The latest moratorium, announced Tuesday by the CDC, protects renters in areas with "substantial and high levels" of coronavirus infections until Oct. 3. While Biden has acknowledged the legal dubiousness of the order – he warned the moratorium will "likely face obstacles" – the president maintained that it will at the very least provide temporary protection to Americans on the brink of homelessness while state and local officials rush to distribute $46 billion in rental assistance.
The White House initially declined to extend the original ban, argued its hands were tied by a recent Supreme Court ruling that implied most justices believed the CDC had exceeded its authority with the ban; however, facing immense pressure from progressive House Democrats, the administration reversed course.
"The bulk of the constitutional scholarship says it’s not likely to pass constitutional muster, number one," Biden said Tuesday. "But there are several key scholars who say that it may and it’s worth the effort."

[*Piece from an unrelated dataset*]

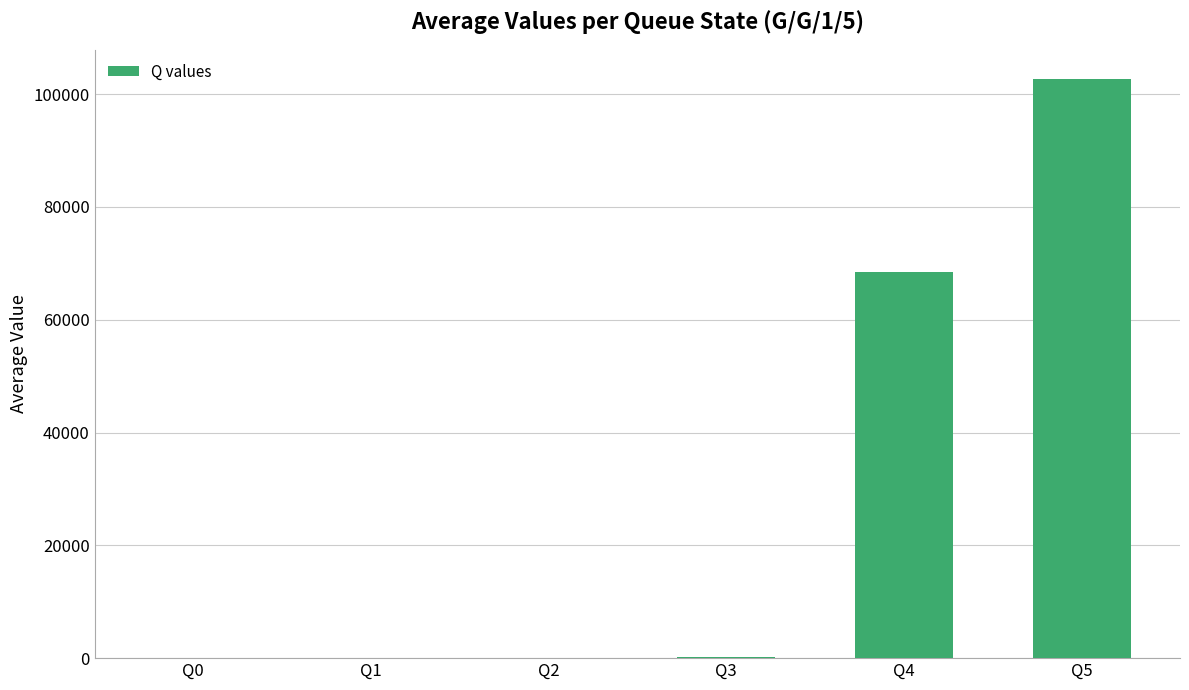

What is the greatest value displayed?

102734.7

Republicans immediately latched onto Biden's comment to criticize the latest halt on evictions, arguing that it lacked legal basis – a fact they said Biden had admitted.

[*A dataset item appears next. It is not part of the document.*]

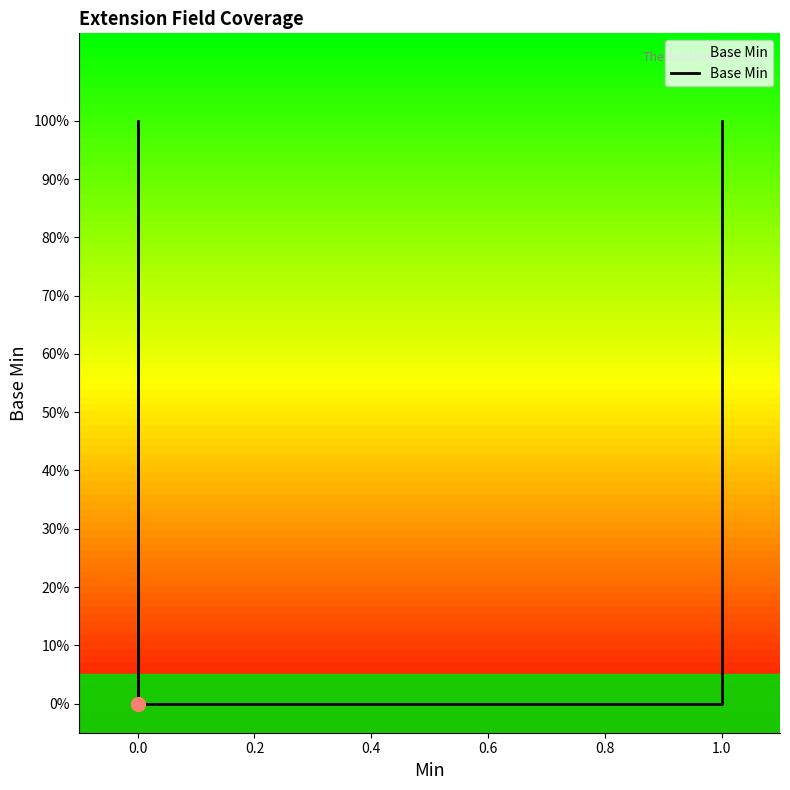

Is it true that the value at 0.0 is 0?

True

"The eviction moratorium lacks both a legal basis and an economic justification," Sen. Pat Toomey, R-Pa., wrote in a tweet. "Even the president admitted today that the ‘bulk of constitutional scholars say . . . it's not likely to pass constitutional muster.'"
Toomey noted that Congress, in December and March, had allocated some $46 billion to a rental assistance program designed to stave off a tidal wave of evictions and urged the Biden administration to focus on doling out that money. Recent Treasury Department data shows that just 6.6% of the money was doled out over the first half of the year.
To help tenants struggling to pay their rent and other bills, the Consumer Financial Protection Bureau launched a new tool designed to assist those applying for federal relief money. Individuals who are approved can receive up to 18 months of rent covered.
"The admin’s time would be better spent dealing with its failure to get money owed to landlords rather than papering over its failures with illegal actions," Toomey added.
Other GOP lawmakers echoed that sentiment, quoting Biden to question the legality of the newest ban.
"This last-minute, unlawful eviction moratorium is another power grab by the White House for more command and control over the economy and our lives," tweeted Rep. Cathy McMorris Rodgers, R.-Wash. "No one wants to see people lose their homes but this moratorium will likely be struck down."
"The Biden admin is breaking the law by extending the eviction moratorium without congressional approval," said Rep. Paul Gosar, R-Ariz.
Without the eviction halt, which the CDC first implemented last September, more than 15 million people living in the U.S. who were behind on their rental payments could have faced eviction, according to a study published Wednesday by the Aspen Institute and COVID-19 Eviction Defense Project.
At the same time, the ban has created financial hardship for many landlords.
According to an analysis from the Department of Housing and Urban Development, almost half of the country’s rental units are owned by individual investors landlords, or so-called "mom-and-pop" landlords, who depend on the money as part of their income.